Address Concerns About Vaccine Side Effects
Serious adverse events are rare, but COVID-19 vaccines may be more reactogenic than other vaccines. For some vaccines that require two doses, side effects after the second dose may be more noticeable than those experienced after the first dose. Importantly, some people have no side effects at all. In a study conducted in the United Kingdom, 25% of people who received an mRNA vaccine reported experiencing a systemic side effect, and 66% had a local reaction. Women tend to report side effects more frequently than men do.
The Centers for Disease Control and Prevention (CDC) and the U.S. Food and Drug Administration continue to closely monitor several reporting systems:
CDC also provides timely updates on selected serious adverse events reported after COVID-19 vaccination.
Key Points
- COVID-19 vaccines are safe and effective. Severe reactions after vaccination are rare.
- Several expected short-term side effects associated with COVID-19 vaccines represent predictable vaccine reactions. These include injection-site reactions (e.g., pain, redness, swelling) and systemic reactions (e.g., tiredness, headache, muscle pain, chills, fever, nausea).
- Patients contemplating vaccination should know which side effects to expect and understand why they occur (i.e., these side effects are normal signs that the body is building protection).
- Serious adverse events after COVID-19 vaccination may occur, but they are rare.
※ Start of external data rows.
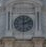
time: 12:11
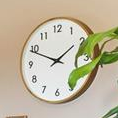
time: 1:49
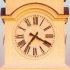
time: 7:19
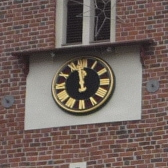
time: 11:58
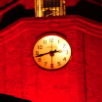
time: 2:42
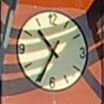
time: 10:34
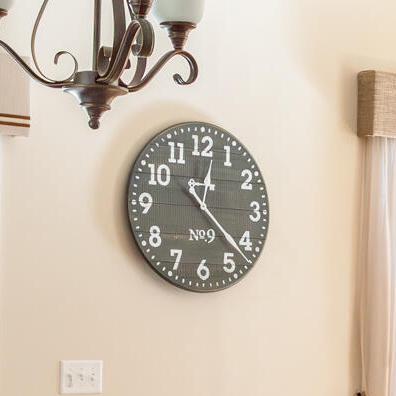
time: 12:22
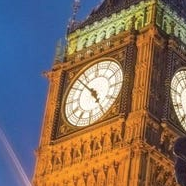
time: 4:52
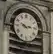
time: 2:48
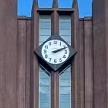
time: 2:11
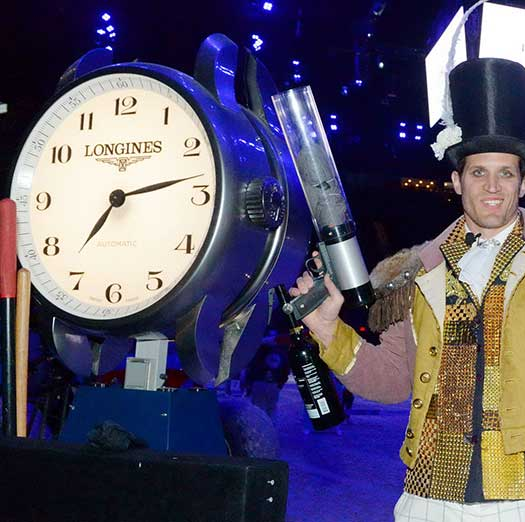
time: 7:12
CDC is providing routine updates on the serious adverse events of interest, including anaphylaxis, myocarditis and pericarditis, and Guillain-Barré syndrome.
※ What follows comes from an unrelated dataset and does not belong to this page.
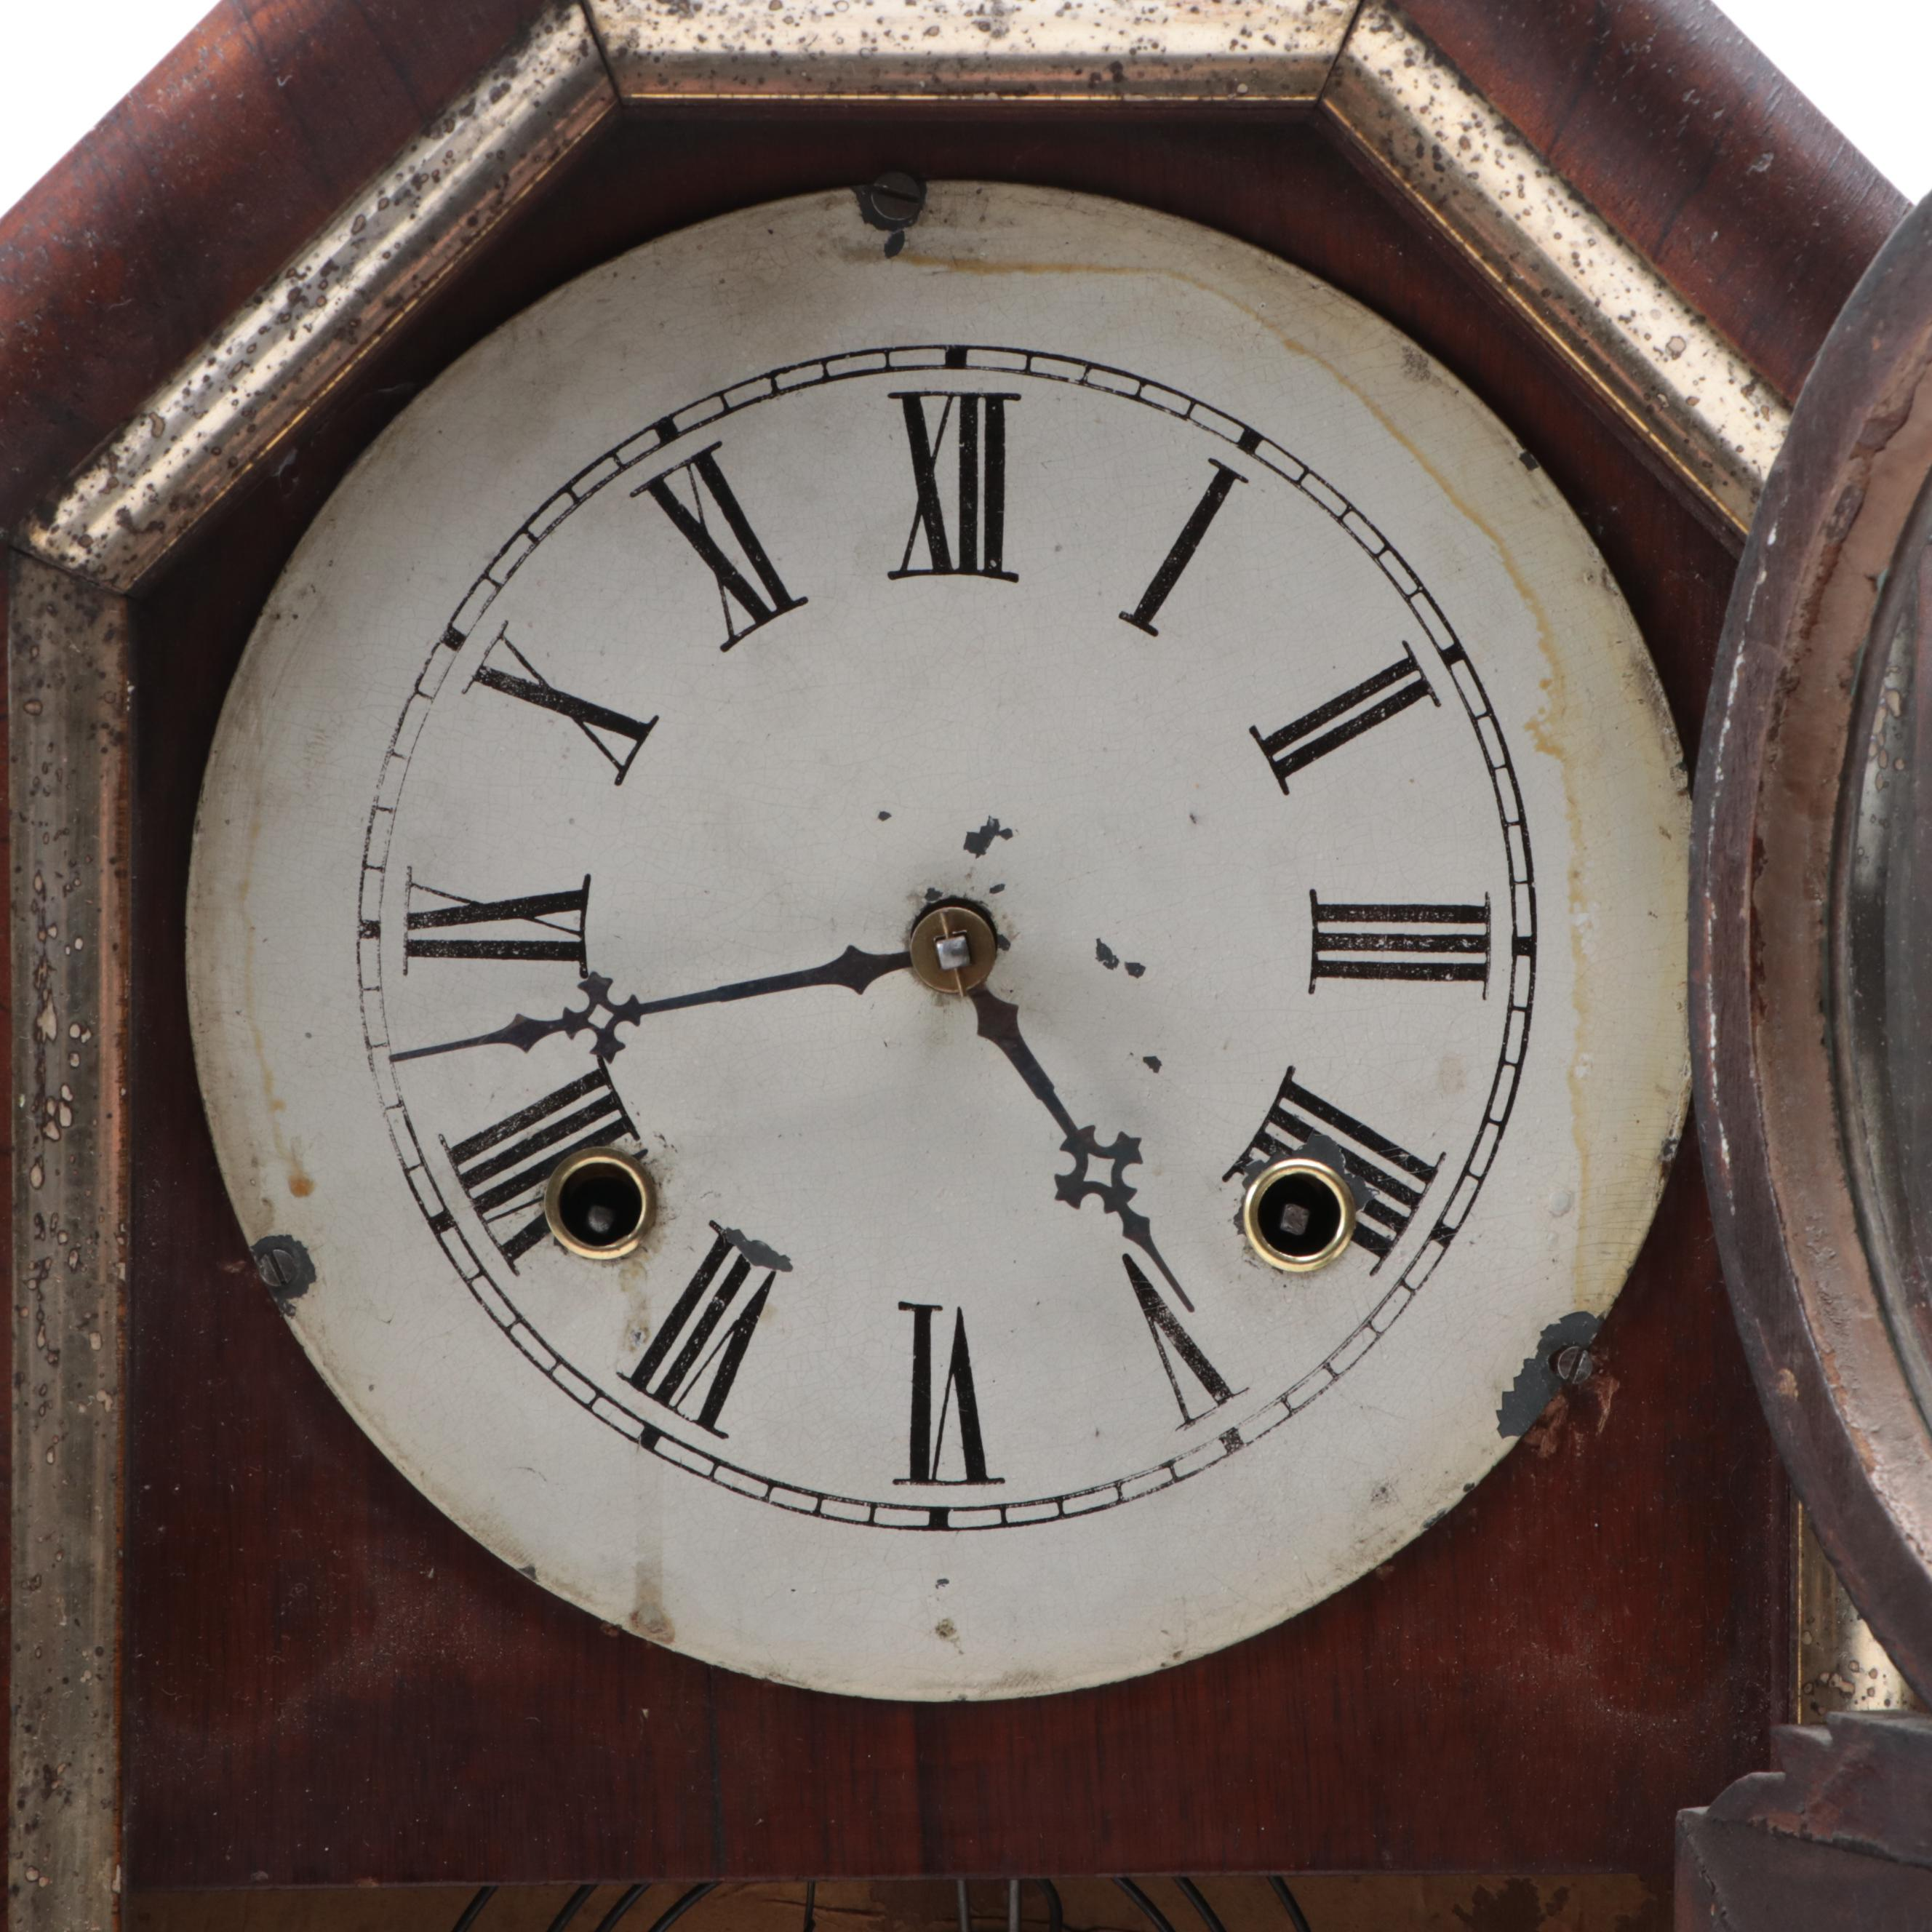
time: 4:42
- Delayed side effects from vaccines are extremely rare. Considering the dozens of vaccines developed over the last 100 years, vaccine-related side effects are almost always detected within 6 weeks after vaccination. Hundreds of millions of people have received COVID-19 vaccines in the United States alone. No long-term side effects have been detected. Nonetheless, safety surveillance continues.